I was scolded. Apparently a car was backing out (behind me?) and could have hit me. I looked like I wasn’t paying attention. Wasn’t I supposed to be walking along the perimeter of the parking lot? I told him/her that yes, you are supposed to. S/he said, "But you didn’t. You could have been hit. I was watching you."
I felt like a child caught with a hand in the cookie jar. I was a bad girl. I wasn’t looking out for my own safety. I got too confident.
Then I got defensive and a bit angry. How did s/he know about O&M? Did s/he research it? Did s/he talk to someone who knows or uses it? S/he said that it was common sense. Walk in the grass on the outside of the parking lot. I felt a bit insulted. Yes, I do things without thinking, impulsively, even, but I'm not stupid.
Like the job hazard of fighter pilots, I got a “false sense of security”. I needed to stay sharp and aware of what is going on. I knew my friend said this out of concern for me, but I felt like a child being scolded. Common sense? What, I have no brains?
But s/he was right. I should ALWAYS go along the perimeter of the parking lot.

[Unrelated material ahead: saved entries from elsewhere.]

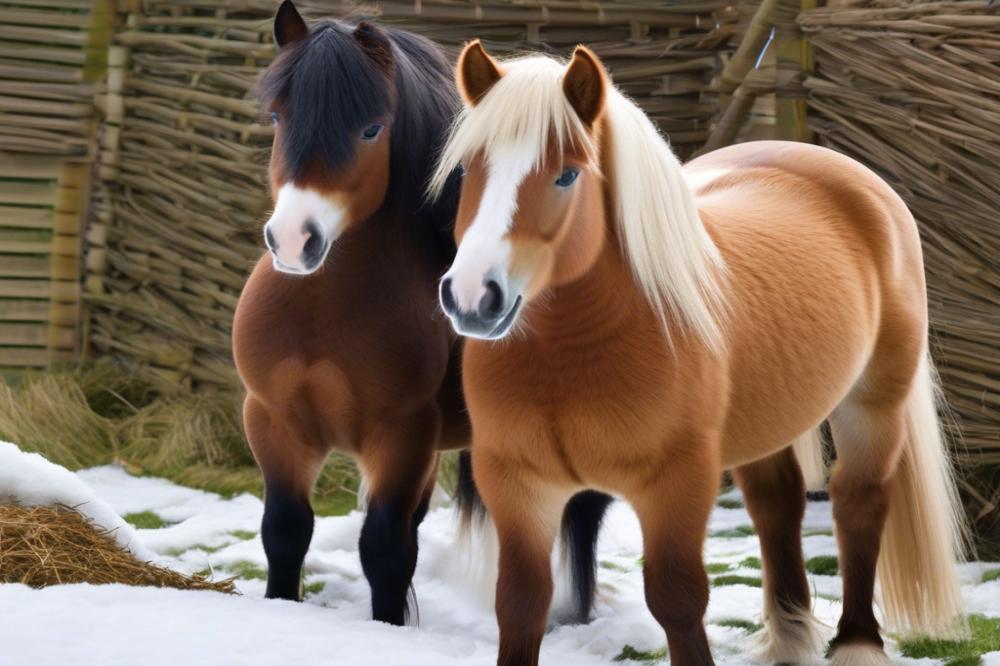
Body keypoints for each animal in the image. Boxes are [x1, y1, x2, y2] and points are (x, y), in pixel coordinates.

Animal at [432, 41, 968, 664]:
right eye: (469, 170)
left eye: (567, 174)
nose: (473, 296)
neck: (567, 358)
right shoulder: (518, 485)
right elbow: (520, 603)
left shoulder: (677, 482)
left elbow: (677, 598)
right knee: (777, 503)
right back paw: (789, 634)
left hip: (874, 403)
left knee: (856, 502)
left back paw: (857, 641)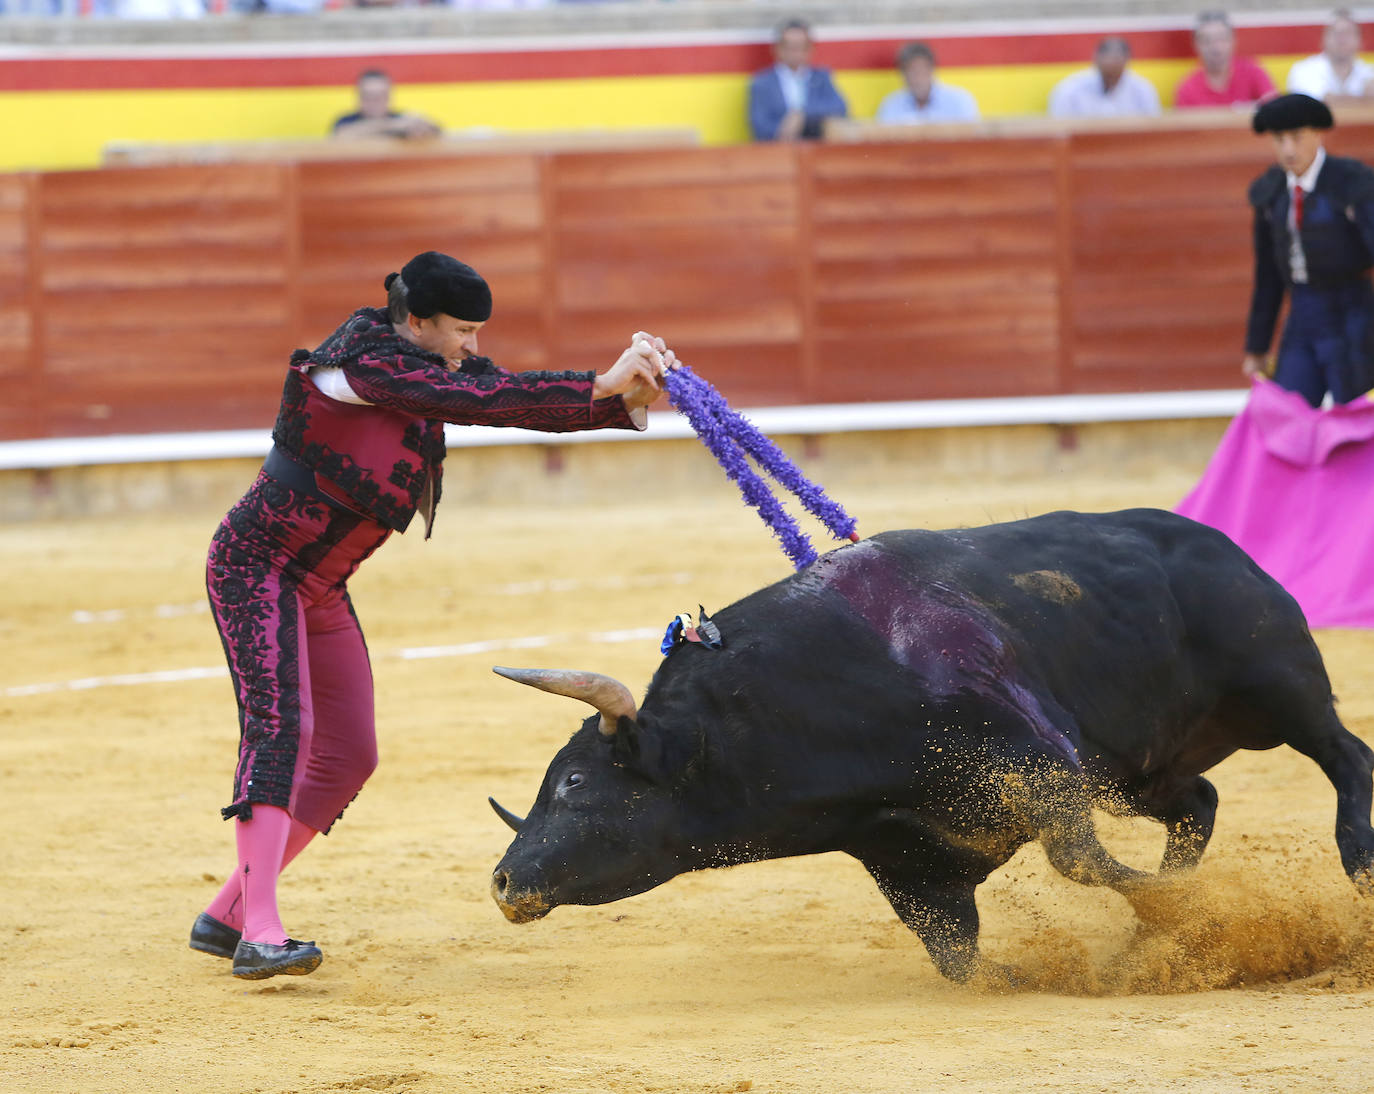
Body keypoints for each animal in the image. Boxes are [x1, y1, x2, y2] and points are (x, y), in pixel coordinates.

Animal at [489, 511, 1374, 984]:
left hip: (1281, 685)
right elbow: (958, 956)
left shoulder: (1040, 765)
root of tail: (1219, 542)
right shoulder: (908, 859)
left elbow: (1079, 861)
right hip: (1144, 767)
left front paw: (1186, 918)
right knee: (1199, 800)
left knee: (1345, 755)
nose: (502, 882)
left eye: (573, 784)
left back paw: (1358, 863)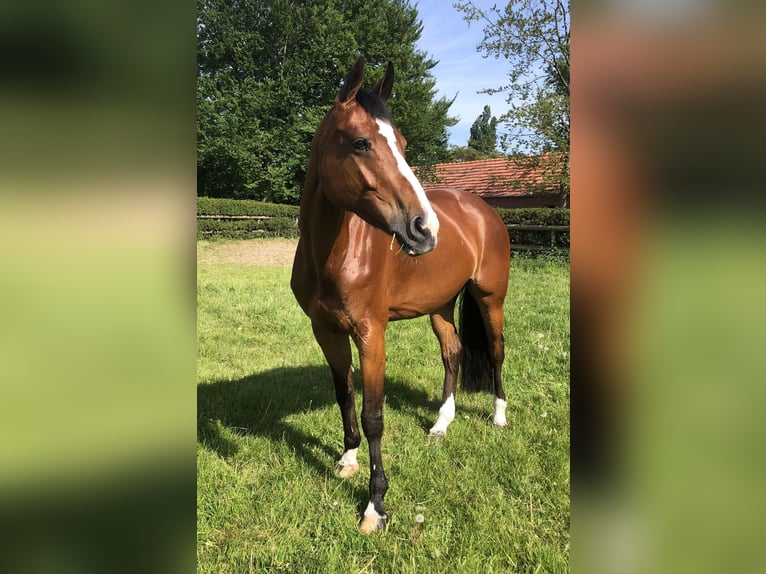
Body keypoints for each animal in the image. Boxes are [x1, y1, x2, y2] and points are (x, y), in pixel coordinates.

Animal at [291, 56, 511, 534]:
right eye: (360, 143)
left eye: (404, 144)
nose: (425, 228)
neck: (335, 253)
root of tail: (482, 210)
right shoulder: (327, 332)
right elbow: (345, 396)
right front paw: (347, 458)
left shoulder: (371, 334)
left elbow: (374, 416)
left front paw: (375, 505)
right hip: (440, 306)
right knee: (453, 352)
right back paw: (441, 425)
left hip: (490, 299)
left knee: (496, 352)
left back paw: (500, 416)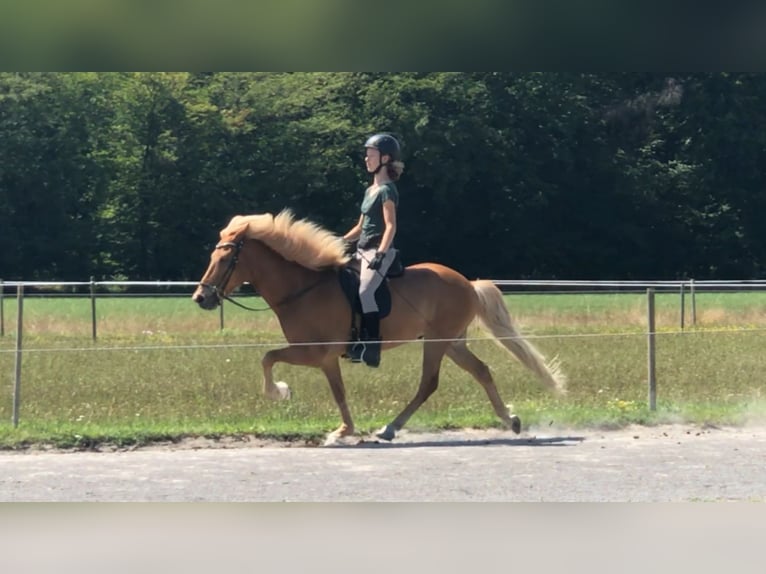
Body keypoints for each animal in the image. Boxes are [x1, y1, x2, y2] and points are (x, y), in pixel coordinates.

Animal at [192, 209, 566, 445]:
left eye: (224, 259)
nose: (201, 297)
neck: (304, 288)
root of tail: (467, 283)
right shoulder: (319, 356)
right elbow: (289, 367)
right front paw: (337, 426)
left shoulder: (317, 354)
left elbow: (274, 360)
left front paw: (300, 405)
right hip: (451, 342)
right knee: (482, 371)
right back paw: (510, 420)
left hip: (436, 341)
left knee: (429, 383)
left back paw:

I should always stay sharp.
The next time I walked the dog, the 55 minute walk turned into a 70 minute walk. I slowed down, especially when I got to each driveway to see if anyone would back out. I needed to stay sharp. It is exhausive to check every driveway. It was tiresome to be so overcautious. Is this what I will have to become? Overcautious? Worrying about who will be watching me and scolding me so I have to do everything by the book?
This morning, I walked the dog again. Our walk was 60 minutes. No, I didn’t get to my false sense of security again. I’ve seen a LOT of open garage doors with neighbors getting ready to do yardwork. I just walked a bit faster, kept an eye on driveways/garage doors. I tell myself, I am watching. I don't always hear/see things. Do I want to be a prisioner of fear? But I still walk on, watching, listening.
I will try not to fall into the trap of the fighter pilots. I must stay sharp. I must not drift off into la-la land while walking. And mostly, I MUST always walk along the perimeter of any parking lot, unless I’m with a sighted guide.
Nowadays, I walk as I've always done. I'm always thinking that someone I know could be watching (who just happened to be driving by) and will see what I"m doing. I do not want another phone call by someone telling me what I should do and how I wasn't safely traveling again. I am conscious of that and scan driveways for anything coming in or out. Only thing is, there's a LOT of driveways.
At first, yes, I was saddened by that call. But I won't let it make me hide in my house, never to risk another bad judgment call about my safety. I don't know why that friend didn't say anything to me in that parking lot instead of calling me a few days after that incident. People take a risk driving every day. A sudden movement and slow reflexes can be a bad combination.
So, I do my best to keep scanning, to watch traffic, and ALWAYS walk the perimeters. You just never know.